If Georgia O’Keeffe were a filmmaker

“There is something so perfect about the mountains and the lake and the trees. Sometimes I want to tear it all to pieces—it seems so perfect.” — Georgia O’Keeffe in a letter to Sherwood Anderson, 1923

In San Francisco we currently have the pride of hosting “Modern Nature,” the first major exhibition to examine the body of work that Georgia O’Keeffe created based on her experiences at Lake George in upstate New York. During her thirties and forties she lived part of each year at the lake, which served as a rural retreat and provided the subject matter for much of her art.

The exhibit at the de Young museum was a revelation. In seeing her evolving modern approach to depicting the natural world, I couldn’t help but wonder what we could learn as impact filmmakers from Georgia’s time on the lake, which is considered to be the most prolific and transformative time of her eight-decade career.

This is what I took away from her brilliance:

1. Offer a taste. Georgia’s bold, color-filled abstractions always leave you with a sense, a taste, and an experience of the subject she is exploring. As an art student she became bored by the exercise of realistic painting. So much so that after mastering the techniques, she left painting altogether. It was only years later that she came back to the canvas with the intention of conveying the strong impression that nature had on her. Through keen observation, she masterfully extracted the essence of her experience with nature. This was one of the greatest gifts she left us and a lesson that can be equally well applied to short film. With the time constraints you work with when producing films at the micro scale, you can’t paint a full picture. The only way we can succeed is to convey a taste, a sense, an experience.

2. Make it Intimate. Her paintings have often been interpreted as deeply personal and autobiographical expressions. It was not about thoroughly conveying the subject matter, but rather trying to share her intimate point of view. The power of this is the person-to-person connection. As human beings, we will never tire of this. The stories we tell, no matter how universal, can often be more compelling if told through a first-person lens.

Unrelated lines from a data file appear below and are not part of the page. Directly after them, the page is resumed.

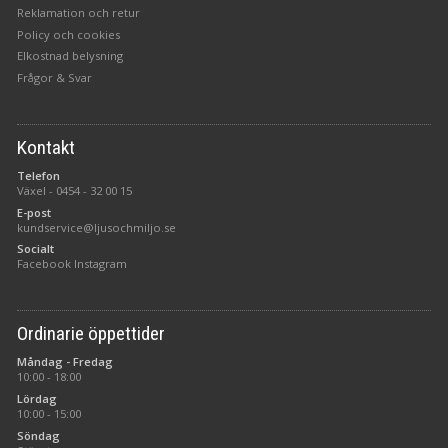
Reklamation och retur
Policy och cookies
Elkostnad belysning
Frågor & Svar
Kontakt
Telefon
Växel -
0454 - 32 00 15
E-post
kundservice@ljusochmiljo.se
Socialt
Facebook
Instagram
Ordinarie öppettider
Måndag - Fredag
10:00 - 18:00
Lördag
10:00 - 15:00
Söndag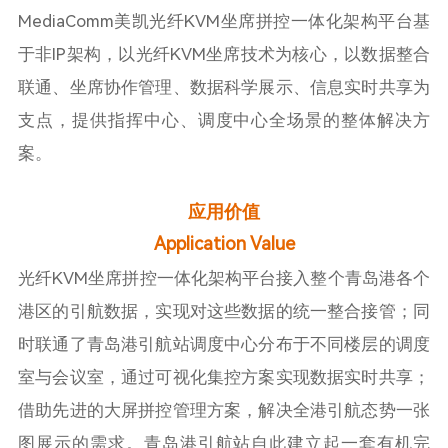
MediaComm美凯光纤KVM坐席拼控一体化架构平台基
于非IP架构，以光纤KVM坐席技术为核心，以数据整合
联通、坐席协作管理、数据科学展示、信息实时共享为
支点，提供指挥中心、调度中心全场景的整体解决方
案。
应用价值
Application Value
光纤KVM坐席拼控一体化架构平台接入整个青岛港各个
港区的引航数据，实现对这些数据的统一整合接管；同
时联通了青岛港引航站调度中心分布于不同楼层的调度
室与会议室，通过可视化集控方案实现数据实时共享；
借助先进的大屏拼控管理方案，解决全港引航态势一张
图展示的需求。青岛港引航站自此建立起一套有机完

3. Approach with reverence: Someone once said – it may have been Rudolf Steiner – that you protect what you love. “O’Keeffe’s platonic ideal of nature, perfected at Lake George, helped to promote a respect and reverence for the natural world that resonates with contemporary viewers—especially in California, home to Yosemite Valley, the Sierra Nevada, and Lake Tahoe,” noted Timothy Anglin Burgard, the Ednah Root Curator in Charge of American Art at the Fine Arts Museums of San Francisco. In impact filmmaking this translates into making the emphasis of the piece the the beauty and the preciousness of what we are inviting our audience to protect.